Par Marc Motiejunas, Université Thompson Rivers

shutterstock_521761819Qu’est-ce qu’une suramende compensatoire? Il s’agit d’une somme d’argent qu’un contrevenant peut avoir à payer lorsqu’il est reconnu coupable d’une infraction. Cette amende est de 100 $ par infraction punissable sur déclaration de culpabilité par procédure sommaire et de 200 $ par infraction punissable sur déclaration de culpabilité par mise en accusation.

Les sommes ainsi perçues servent à financer des programmes provinciaux d’aide aux victimes. Ces suramendes suscitent toutefois la controverse. Si une amende de 100 $ par délit peut sembler négligeable pour certains, elle peut avoir un effet dévastateur pour les individus défavorisés qui sont trouvés coupables d’infractions.

Certains juges de l’Ontario, de l’Alberta et de la Colombie-Britannique se sont opposés au régime en tentant d’éviter d’imposer des suramendes, ce qui leur a valu des réactions négatives du ministère de la Justice.

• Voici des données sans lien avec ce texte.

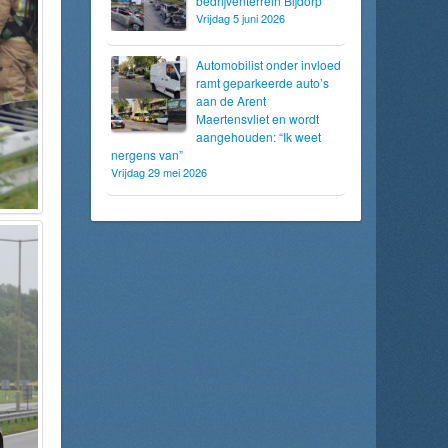
bedrijventerrein Bijdorp
Vrijdag 5 juni 2026
Automobilist onder invloed
ramt geparkeerde auto’s
aan de Arent
Maertensvliet en wordt
aangehouden: “Ik weet
nergens van”
Vrijdag 29 mei 2026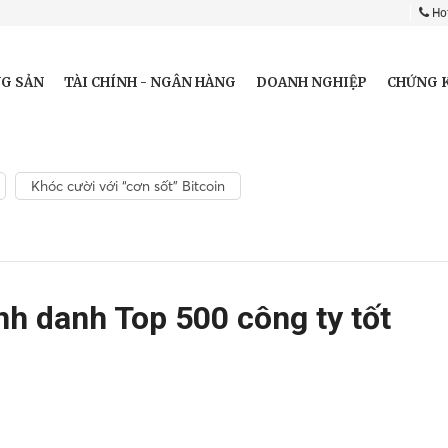
Hot
G SẢN
TÀI CHÍNH - NGÂN HÀNG
DOANH NGHIỆP
CHỨNG 
Khóc cười với “cơn sốt” Bitcoin
h danh Top 500 công ty tốt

Les juges sont obligés d’imposer de telles amendes, mais ils ont néanmoins le pouvoir de décider du délai accordé pour leur paiement. Certains ont donc manifesté leur opposition au régime en accordant aux contrevenants un très long délai, parfois jusqu’à 99 ans, pour payer la suramende.

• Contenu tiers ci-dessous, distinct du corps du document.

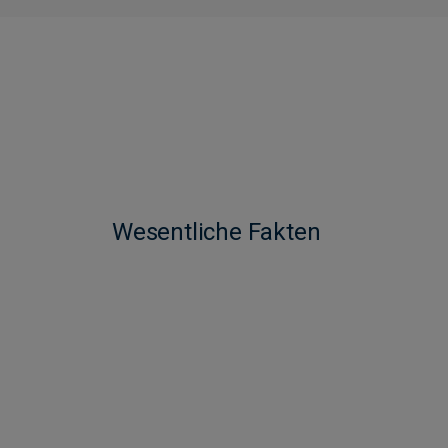
Wesentliche Fakten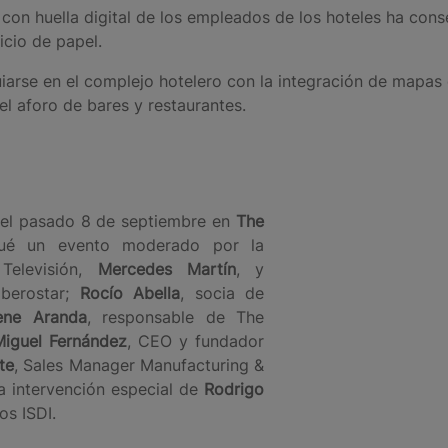
ma con huella digital de los empleados de los hoteles ha co
icio de papel.
uiarse en el complejo hotelero con la integración de mapas e
l aforo de bares y restaurantes.
ró el pasado 8 de septiembre en
The
Fué un evento moderado por la
Televisión,
Mercedes Martín
, y
berostar;
Rocío Abella
, socia de
rene Aranda
, responsable de The
Miguel Fernández
, CEO y fundador
te
, Sales Manager Manufacturing &
a intervención especial de
Rodrigo
os ISDI.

Bien qu’elles contribuent à financer des services importants, on peut prétendre que les suramendes constituent en quelque sorte de l’acharnement à l’endroit des personnes trouvées coupables de crimes.

La suramende compensatoire a été contestée dans l’affaire R. c. Michael, après qu’un homme 26 ans se soit vu imposer une amende de 900 $ en plus de sa peine. Le juge de première instance a conclu qu’il s’agissait d’une peine cruelle et inhabituelle qui violait les droits du contrevenant garantis par la Charte.

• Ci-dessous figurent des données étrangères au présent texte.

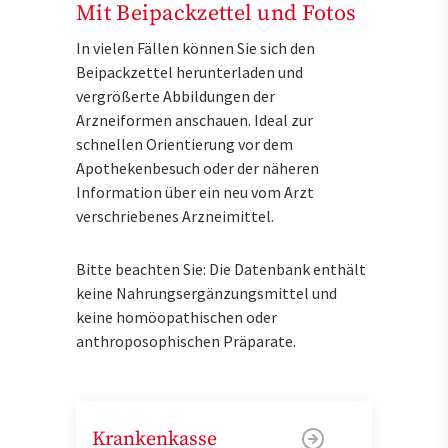
Mit Beipackzettel und Fotos
In vielen Fällen können Sie sich den
Beipackzettel herunterladen und
vergrößerte Abbildungen der
Arzneiformen anschauen. Ideal zur
schnellen Orientierung vor dem
Apothekenbesuch oder der näheren
Information über ein neu vom Arzt
verschriebenes Arzneimittel.
Bitte beachten Sie: Die Datenbank enthält
keine Nahrungsergänzungsmittel und
keine homöopathischen oder
anthroposophischen Präparate.
Krankenkasse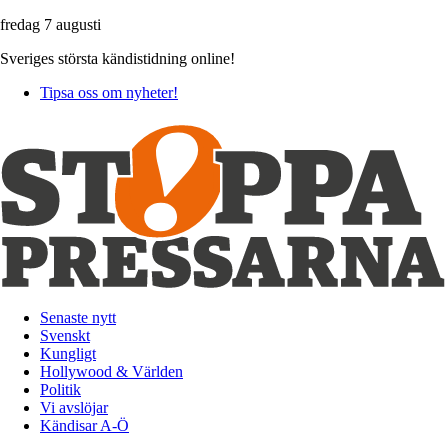
fredag 7 augusti
Sveriges största kändistidning online!
Tipsa oss om nyheter!
Senaste nytt
Svenskt
Kungligt
Hollywood & Världen
Politik
Vi avslöjar
Kändisar A-Ö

Notre système de justice pénale repose entre autres sur deux principes importants : les sentences doivent être proportionnelles à la gravité du crime et la réadaptation des contrevenants doit être favorisée dans la mesure du possible. Comme la Cour l’indique dans l’affaire susmentionnée  :

« En exposant les moins bien nantis comme M. Michael à des obligations perpétuelles qu’ils ne seront pas en mesure de respecter, on les empêche de s’acquitter de leur dette envers la société. Comme ils n’ont pas les moyens de payer, ils perdent la possibilité d’être réhabilités. Leur dette envers la société demeure, avec tout le stress et la stigmatisation que cela implique[1]. » [TRADUCTION]

C’est exactement ce que le droit pénal est censé éviter. Les peines infligées doivent permettre aux coupables de payer leur dette à la société, de se réhabiliter et de passer à autre chose. Ces suramendes poussent peut-être trop loin la notion de « dette envers la société ». Il est certes important de mettre en place des programmes d’aide aux victimes, mais il reste à savoir si la responsabilité doit revenir aux démunis qui ont des démêlés avec la justice.

[1] R. c. Michael, 2014 ONCJ 360, paragr. 75.